There are several good modern buildings downtown that are worth preserving, Mr. Jurayj said.
Not that modernism, as a movement, is eager to claim 375 Pearl as an exemplar. “You could call it late utilitarian brutalism, but that doesn’t really mean anything — it’s more descriptive,” Mr. Bankoff offered.
Mr. Dolkart, for his part, said this: “It is an incredibly debased modernism. And I am a lover of modernism.”
In one sad way, though, the renovation at 375 Pearl could spur Mr. Dolkart on to further study.
“I’m going to have to find a new worst building,” he said.
WHAT price glory? It could be more than $100 million.
At 15 Central Park West, perhaps the most successful development of the decade, there is still a clamor for long-since sold-out condominiums, especially glorious trophy apartments with sweeping terraces overlooking Central Park.
But while the developers, Arthur and William Lie Zeckendorf, are still finishing the last batch of apartments, as well as the gymnasium, pool and other amenities, brokers and owners are struggling to figure out just what the apartments are worth on the resale market.
The first batch of resales at 15 Central Park West went into contract last December and January, almost as soon as they became available. In the last few weeks, a new crop has come on the market at higher prices. Two high-floor two-bedrooms, however, quickly cut their prices — one to $13 million from $15 million, another to $12.5 million from $14 million — shortly before a similar apartment came on the market at a lower price.
Michel Madie, who runs an independent brokerage company in Manhattan, says the building is still in its infancy, having opened only last summer, which makes pricing something of a guessing game. “It is still at birth,” he said, “and it is difficult to assess where the price will settle” once the “cocoon of services” at the building is completed.
Mr. Madie is asking $21 million for a three-bedroom on the 36th floor with more than 2,700 square feet of space and park views, or about $7,600 a square foot, which would make it one of the most expensive apartments per square foot ever sold.
Other brokers are showing two-bedrooms on high floors with good views for under $5,500 a square foot. Mr. Madie is hoping to find a buyer interesting in combining his condo with the two-bedroom next door, which is on the market for $12.75 million, listed by Roger Erickson of Sotheby’s International Realty.
While all this is sorting itself out, brokers have exchanged stories about calls that have been made to some very affluent buyers at 15 Central Park West’s most desirable condos, offering to buy them out. They are somewhat akin to the calls that brownstone owners in rapidly gentrifying areas sometimes get, with offers of cash for their homes.
In one such account, Dr. Lindsay Rosenwald, a physician who became a venture capitalist and a founder and senior managing director of Paramount Capital Asset Management in New York, was said to have been offered $85 million for his 5,870-square-foot duplex penthouse (with a 1,128-square-foot terrace), or $14,480 per square foot (not counting the terrace).
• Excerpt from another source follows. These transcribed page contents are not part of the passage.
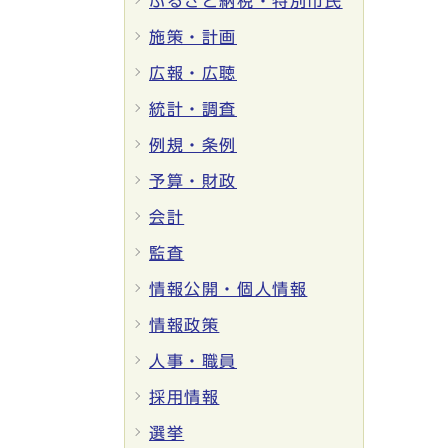
ふるさと納税・特別市民
施策・計画
広報・広聴
統計・調査
例規・条例
予算・財政
会計
監査
情報公開・個人情報
情報政策
人事・職員
採用情報
選挙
When asked to confirm this, Dr. Rosenwald said he had actually received five or six calls from brokers, offering as much as $100 million for his apartment. He said he had turned the offers down.
Designed by Robert A. M. Stern, 15 Central Park West includes two buildings connected by a garden. In April, Dr. Rosenwald paid $30 million for his apartment on parts of the 18th and 19th floors, below the $42.4 million rooftop penthouse bought last August by Sanford I. Weill, the former chairman and chief executive of Citigroup.
“The only thing in my life that is not for sale is my wife and my kids,” Dr. Rosenwald said. But he said that he was enjoying living at 15 Central Park West, where it was quiet, because most of his neighbors had not yet moved in. He said he had heard of an offer of $125 million on another apartment in the building.